Fini chiede la testa di Berlusconi

Fini vuole consegnare il Pdl nelle mani del partito dei giudici. «Chi è indagato deve dimettersi da ogni incarico». Prima di lui solo Antonio Di Pietro ha teorizzato l’equa­zione indagato uguale colpevole, salvo non applicarla su se stesso, su suo figlio, sul suo compare De Magistris e sul suo candidato (perdente) governatore del­la Campania. Anche in questo Fini è si­mile a Di Pietro.
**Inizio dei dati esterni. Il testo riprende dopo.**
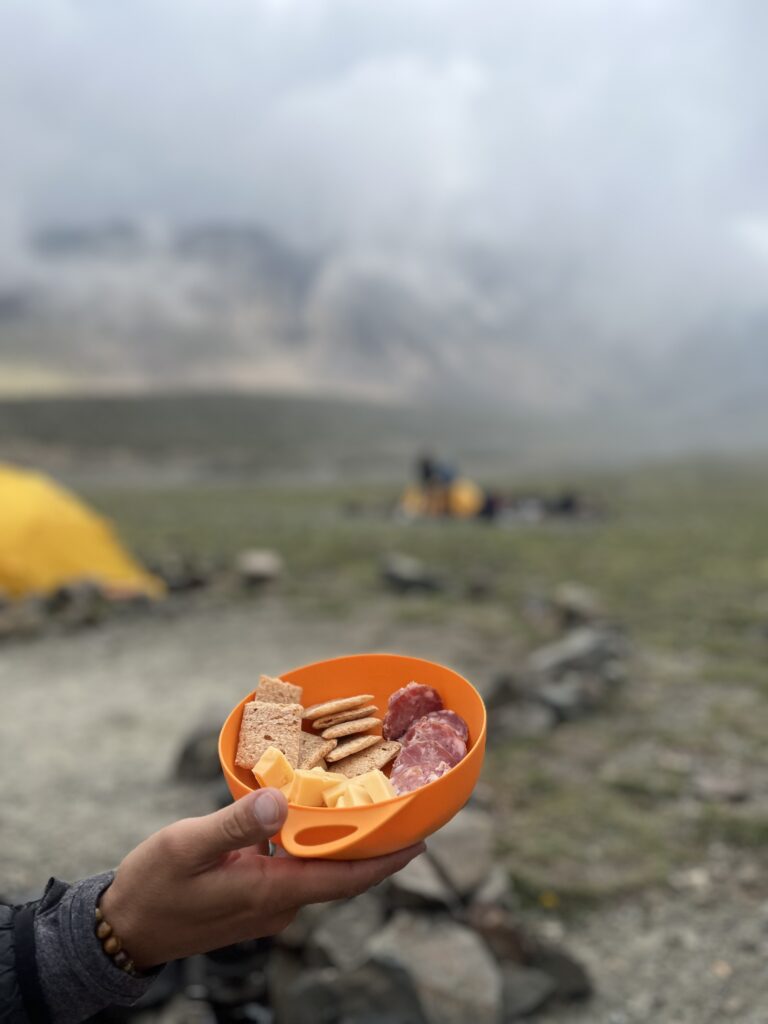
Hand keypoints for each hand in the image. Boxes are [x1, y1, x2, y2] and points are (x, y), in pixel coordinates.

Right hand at [100, 788, 422, 968]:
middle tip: (401, 810)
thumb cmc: (153, 886)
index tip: (419, 842)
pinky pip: (295, 871)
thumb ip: (234, 823)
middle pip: (339, 875)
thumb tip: (277, 801)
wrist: (125, 929)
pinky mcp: (254, 899)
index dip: (385, 862)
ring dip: (340, 843)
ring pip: (317, 871)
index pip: (343, 879)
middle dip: (373, 847)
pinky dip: (310, 846)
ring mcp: (267, 906)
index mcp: (269, 892)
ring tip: (364, 802)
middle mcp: (278, 905)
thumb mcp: (187, 845)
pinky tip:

Evidentemente, sicco­me il principio vale per tutti, il presiden­te della Camera vuole la testa di Berlu­sconi, che è pluri indagato e processato. Ma chissà perché, non ha mai chiesto quella del suo fido Italo Bocchino, cam­pione di legalità e moralismo, che lo scorso anno finì indagato nell’inchiesta Global Service con l’accusa di «illecita e sistematica aggiudicazione di appalti di servizi pubblici». L’elenco degli amici per cui Fini ha fatto e fa il garantista è lunghissimo. Dal suo segretario pluri in­quisito Francesco Cosimi Proietti, tut­t’ora deputato finiano, al governatore della Calabria, Giuseppe Scopelliti, bra­vo quanto sfortunato con la magistratu­ra. Per non parlare dell’appoggio che i finiani danno in Sicilia al governatore Raffaele Lombardo, nei confronti del quale i giudici hanno chiesto l’arresto per concorso esterno alla mafia. E non risulta che Fini si sia indignato che l’al­tro suo braccio destro, Fabio Granata, abbia accettato da Lombardo, cioè, stan­do al suo ragionamento, da un presunto mafioso, l’incarico di vicepresidente di Cine Sicilia, uno dei tanti enti inutili di­spensatore di poltrone e fonte di spre­chi (entrambe le cose a Granata evidentemente non fanno schifo). Insomma, se tutte le persone chiama­te in causa dalla magistratura dovessero lasciare la politica, Fini rimarrebbe an­cora più solo di quanto lo sia ora. E non avrebbe neppure fatto il politico perché figlio di uno dei leader più inquisiti della prima Repubblica, tale Giorgio Almiran­te. Quella di Fini è una vita segnata da compagni di viaggio indagati. L’unico dal quale ha preso davvero le distanze, divorziando, è l’ex moglie Daniela Di Sotto, coinvolta in una vicenda di tan­genti nella Sanità. La stessa che ha coin­volto il fratello, Massimo. Maestri, fedelissimi, segretari, mo­glie, fratelli.

Quella di Fini è una grande famiglia di indagati intoccabili. Sta dav­vero diventando un uomo di sinistra, quelli della morale sì ma doppia: una per loro, l’altra da usare contro i nemici politici. La sua uscita (o cacciata) dal Pdl pare sempre più vicina.